Document text:
# BBS RS centercaps on ARE (American racing) 398s?



## Lumis_Wolfy (Sep 13, 2005)

I'm curious if any of you have any idea if BBS RS centers fit ARE 398 centers? Looks identical but I am uncertain.
heres the ARE style.
















and the RS


----------



## Mossman (Sep 7, 2003)

I have both in the garage I'll check tomorrow for ya, IM me if you don't hear back to remind me. I have a feeling they won't screw on. ARE nut is plastic BBS is aluminum and I think ARE threads are a lot courser


----------



## Mossman (Sep 7, 2003)

Also as you see BBS center weave bit is attached is secured to the nut while ARE uses 3 little screws that are hidden behind nut. Which way are you looking to go, i mean which wheels do u have or are looking at and which caps do u have access to? If you just want to better fake the BBS'ness of the ARE's I think the center decals are the same size, that's the easiest way


----------



## Lumis_Wolfy (Sep 13, 2005)

*Re: (Mossman)*


_Quote, originally posted by *Mossman* »_Also as you see BBS center weave bit is attached is secured to the nut while ARE uses 3 little screws that are hidden behind nut. Which way are you looking to go, i mean which wheels do u have or are looking at and which caps do u have access to? If you just want to better fake the BBS'ness of the ARE's I think the center decals are the same size, that's the easiest way

I'm getting a set of ARE's without the caps and I'm curious if I source the hardware if RS center bits would fit in with or without a bit of modification.


----------



## Lumis_Wolfy (Sep 13, 2005)

*Re: BBS RS centercaps on ARE (American racing) 398s? (Lumis_Wolfy)*

Mossman has informed me the 16" RS' faces dont seem to match the spokes. Do the 15" RS' caps have any difference in the mesh on the cap?


_Modified by Lumis_Wolfy at 11:33 AM 11-8-2009_


----------



## vdubbinn8611 (Apr 14, 2008)

do it right and buy a real set of RS' hahahah


----------



## Lumis_Wolfy (Sep 13, 2005)

*Re: (vdubbinn8611)*


_Quote, originally posted by *vdubbinn8611* »_do it right and buy a real set of RS' hahahah









Ive got nothing into these. I think I'll look at centercap options before I throw another grand into RS'


----------



## 00vwgti (Nov 11, 2008)

*Re: (Lumis_Wolfy)*

did you find center caps for the ARE's ? i am looking for a set of center caps also. thanks


----------



## Lumis_Wolfy (Sep 13, 2005)

Dataset rows:
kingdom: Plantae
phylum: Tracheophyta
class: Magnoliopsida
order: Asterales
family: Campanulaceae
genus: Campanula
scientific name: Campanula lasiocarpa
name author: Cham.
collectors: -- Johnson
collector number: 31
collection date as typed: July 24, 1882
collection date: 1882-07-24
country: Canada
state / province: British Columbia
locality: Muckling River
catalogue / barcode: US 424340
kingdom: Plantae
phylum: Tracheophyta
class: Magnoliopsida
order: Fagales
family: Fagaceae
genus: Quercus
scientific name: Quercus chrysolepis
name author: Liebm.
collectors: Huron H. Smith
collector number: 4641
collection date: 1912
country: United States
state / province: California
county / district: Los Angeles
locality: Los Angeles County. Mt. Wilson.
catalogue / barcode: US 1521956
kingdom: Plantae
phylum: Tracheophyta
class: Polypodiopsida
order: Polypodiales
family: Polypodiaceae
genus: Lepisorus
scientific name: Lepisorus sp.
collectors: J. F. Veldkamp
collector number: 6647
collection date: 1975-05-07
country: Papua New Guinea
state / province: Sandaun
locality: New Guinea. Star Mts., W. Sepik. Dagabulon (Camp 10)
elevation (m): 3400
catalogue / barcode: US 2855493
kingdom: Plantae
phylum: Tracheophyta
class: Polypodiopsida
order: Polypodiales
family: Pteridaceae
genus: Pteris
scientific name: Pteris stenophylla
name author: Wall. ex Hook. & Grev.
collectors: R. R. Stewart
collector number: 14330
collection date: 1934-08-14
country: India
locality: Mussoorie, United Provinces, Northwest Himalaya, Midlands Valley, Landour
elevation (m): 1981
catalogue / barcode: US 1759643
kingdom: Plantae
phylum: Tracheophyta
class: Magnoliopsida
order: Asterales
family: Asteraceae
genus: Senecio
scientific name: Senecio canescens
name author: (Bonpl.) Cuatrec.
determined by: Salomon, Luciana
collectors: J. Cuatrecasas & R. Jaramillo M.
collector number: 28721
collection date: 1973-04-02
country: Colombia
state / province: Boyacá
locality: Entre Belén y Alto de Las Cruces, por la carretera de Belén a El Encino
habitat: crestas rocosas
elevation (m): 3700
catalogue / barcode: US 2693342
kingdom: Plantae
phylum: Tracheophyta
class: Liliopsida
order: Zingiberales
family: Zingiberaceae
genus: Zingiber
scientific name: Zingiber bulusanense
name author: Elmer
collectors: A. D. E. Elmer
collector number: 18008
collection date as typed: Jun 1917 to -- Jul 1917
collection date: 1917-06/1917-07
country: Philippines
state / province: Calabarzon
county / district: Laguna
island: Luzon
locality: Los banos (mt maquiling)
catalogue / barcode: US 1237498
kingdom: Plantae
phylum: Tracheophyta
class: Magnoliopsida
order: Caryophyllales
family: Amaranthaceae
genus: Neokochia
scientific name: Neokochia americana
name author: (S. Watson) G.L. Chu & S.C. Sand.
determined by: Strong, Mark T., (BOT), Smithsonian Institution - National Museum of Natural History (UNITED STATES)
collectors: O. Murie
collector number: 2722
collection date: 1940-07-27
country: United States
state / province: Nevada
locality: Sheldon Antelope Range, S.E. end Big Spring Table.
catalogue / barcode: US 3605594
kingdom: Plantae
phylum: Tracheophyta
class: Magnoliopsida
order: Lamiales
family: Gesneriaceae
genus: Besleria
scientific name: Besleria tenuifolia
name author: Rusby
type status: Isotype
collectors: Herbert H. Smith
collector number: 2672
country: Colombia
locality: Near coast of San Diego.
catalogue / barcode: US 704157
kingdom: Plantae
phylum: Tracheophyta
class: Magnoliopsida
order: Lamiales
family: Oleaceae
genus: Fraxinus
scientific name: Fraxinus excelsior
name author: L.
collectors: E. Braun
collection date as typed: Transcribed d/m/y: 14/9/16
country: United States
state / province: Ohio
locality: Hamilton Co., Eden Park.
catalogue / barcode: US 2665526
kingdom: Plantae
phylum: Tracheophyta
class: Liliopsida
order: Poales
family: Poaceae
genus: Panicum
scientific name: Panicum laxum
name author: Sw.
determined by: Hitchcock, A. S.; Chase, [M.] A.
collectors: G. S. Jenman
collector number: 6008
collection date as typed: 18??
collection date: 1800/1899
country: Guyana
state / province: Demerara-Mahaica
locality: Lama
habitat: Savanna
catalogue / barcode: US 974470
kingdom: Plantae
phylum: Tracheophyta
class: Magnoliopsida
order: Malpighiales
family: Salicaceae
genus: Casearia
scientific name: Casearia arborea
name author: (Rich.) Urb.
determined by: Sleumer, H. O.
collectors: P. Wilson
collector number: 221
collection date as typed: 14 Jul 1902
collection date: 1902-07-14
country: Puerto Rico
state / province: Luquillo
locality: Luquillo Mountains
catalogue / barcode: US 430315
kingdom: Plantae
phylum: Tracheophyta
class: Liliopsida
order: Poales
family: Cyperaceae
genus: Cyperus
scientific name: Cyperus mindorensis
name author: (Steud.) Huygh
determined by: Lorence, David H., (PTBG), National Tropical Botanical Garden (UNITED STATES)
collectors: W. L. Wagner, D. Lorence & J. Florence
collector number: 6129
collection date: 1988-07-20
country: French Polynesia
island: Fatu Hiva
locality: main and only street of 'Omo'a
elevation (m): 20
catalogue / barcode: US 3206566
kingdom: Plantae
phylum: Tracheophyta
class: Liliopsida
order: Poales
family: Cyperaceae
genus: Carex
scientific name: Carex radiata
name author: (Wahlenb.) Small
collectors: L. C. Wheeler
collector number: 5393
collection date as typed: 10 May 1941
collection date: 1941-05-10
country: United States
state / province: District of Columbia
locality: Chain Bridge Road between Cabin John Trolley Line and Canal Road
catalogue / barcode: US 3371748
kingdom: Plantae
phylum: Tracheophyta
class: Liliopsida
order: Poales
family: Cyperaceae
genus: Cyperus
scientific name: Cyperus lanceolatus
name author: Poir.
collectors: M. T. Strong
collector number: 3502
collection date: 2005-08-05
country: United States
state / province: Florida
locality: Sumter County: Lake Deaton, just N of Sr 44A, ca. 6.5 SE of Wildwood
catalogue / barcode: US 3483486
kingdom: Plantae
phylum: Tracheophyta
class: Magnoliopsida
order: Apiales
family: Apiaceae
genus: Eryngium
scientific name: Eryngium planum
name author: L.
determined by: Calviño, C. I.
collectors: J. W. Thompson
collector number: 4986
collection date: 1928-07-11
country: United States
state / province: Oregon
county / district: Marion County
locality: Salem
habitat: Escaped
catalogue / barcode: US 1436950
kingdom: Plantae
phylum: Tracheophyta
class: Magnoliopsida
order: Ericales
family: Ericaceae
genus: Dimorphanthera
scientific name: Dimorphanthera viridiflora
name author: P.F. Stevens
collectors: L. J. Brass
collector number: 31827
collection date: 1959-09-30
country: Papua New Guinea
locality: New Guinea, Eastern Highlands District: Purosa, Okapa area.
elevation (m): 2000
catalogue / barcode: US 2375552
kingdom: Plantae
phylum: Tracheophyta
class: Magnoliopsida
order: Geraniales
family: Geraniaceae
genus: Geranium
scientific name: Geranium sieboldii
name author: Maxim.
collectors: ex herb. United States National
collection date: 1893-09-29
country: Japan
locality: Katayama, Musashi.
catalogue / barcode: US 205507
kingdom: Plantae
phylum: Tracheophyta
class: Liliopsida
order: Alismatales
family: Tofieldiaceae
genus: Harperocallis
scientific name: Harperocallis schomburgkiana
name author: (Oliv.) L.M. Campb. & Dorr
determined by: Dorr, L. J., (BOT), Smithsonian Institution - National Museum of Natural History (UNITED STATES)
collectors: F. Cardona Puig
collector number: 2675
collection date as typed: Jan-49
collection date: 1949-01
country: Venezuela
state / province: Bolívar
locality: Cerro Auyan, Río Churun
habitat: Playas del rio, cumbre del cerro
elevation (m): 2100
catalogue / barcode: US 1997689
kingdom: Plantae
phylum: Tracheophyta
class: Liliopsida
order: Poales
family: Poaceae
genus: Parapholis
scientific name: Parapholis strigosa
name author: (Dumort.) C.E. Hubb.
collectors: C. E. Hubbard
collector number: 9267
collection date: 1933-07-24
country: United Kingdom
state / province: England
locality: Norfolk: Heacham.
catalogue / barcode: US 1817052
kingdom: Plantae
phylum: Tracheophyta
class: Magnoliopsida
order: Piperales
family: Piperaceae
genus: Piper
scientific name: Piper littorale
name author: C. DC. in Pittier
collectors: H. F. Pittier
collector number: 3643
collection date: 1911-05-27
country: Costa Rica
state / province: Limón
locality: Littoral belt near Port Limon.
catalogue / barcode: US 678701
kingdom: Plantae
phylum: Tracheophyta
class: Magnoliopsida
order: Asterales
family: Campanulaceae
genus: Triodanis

Exercise instructions:
1. In the wheel forum thread, what does Mossman say the ARE nut is made of?
2. Print the wheel forum thread from "I'm getting a" up to and including "bit of modification.".
Rely only on the wheel forum thread.

Solutions to the exercise:
1. Plastic.

2.
I'm getting a set of ARE's without the caps and I'm curious if I source the hardware if RS center bits would fit in with or without a bit of modification.